» What you need to do:
Please state the number of lines in the listing that contain the word "Table", and nothing else.

*** Opening of Records for processing ***

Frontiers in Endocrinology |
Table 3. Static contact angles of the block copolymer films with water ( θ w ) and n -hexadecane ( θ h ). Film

*** Close of Records for processing ***
*** Opening of Records for processing ***

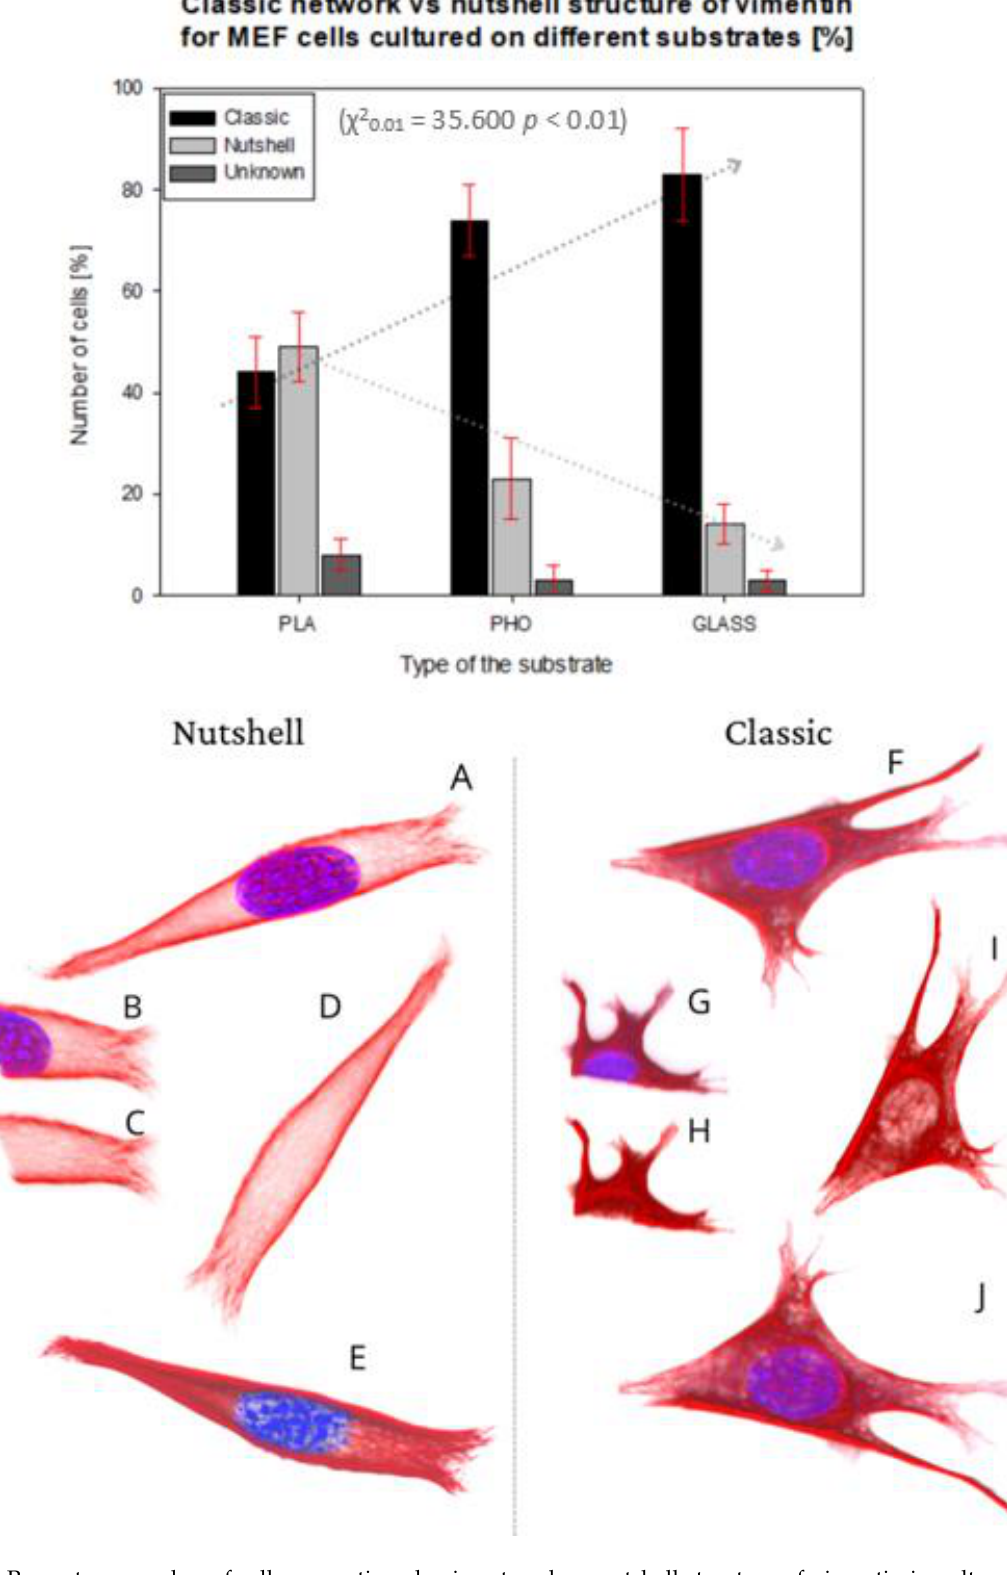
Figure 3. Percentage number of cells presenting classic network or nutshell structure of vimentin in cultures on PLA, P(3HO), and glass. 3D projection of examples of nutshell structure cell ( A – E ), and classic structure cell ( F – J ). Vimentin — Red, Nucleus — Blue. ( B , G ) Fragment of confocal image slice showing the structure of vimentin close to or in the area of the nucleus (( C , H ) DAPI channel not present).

*** Close of Records for processing ***
*** Opening of Records for processing ***

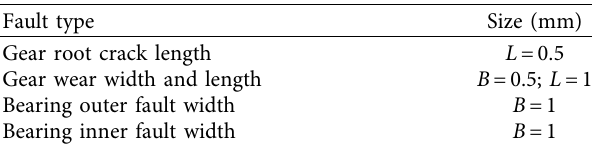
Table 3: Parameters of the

*** Close of Records for processing ***

» Solution to this problem:
2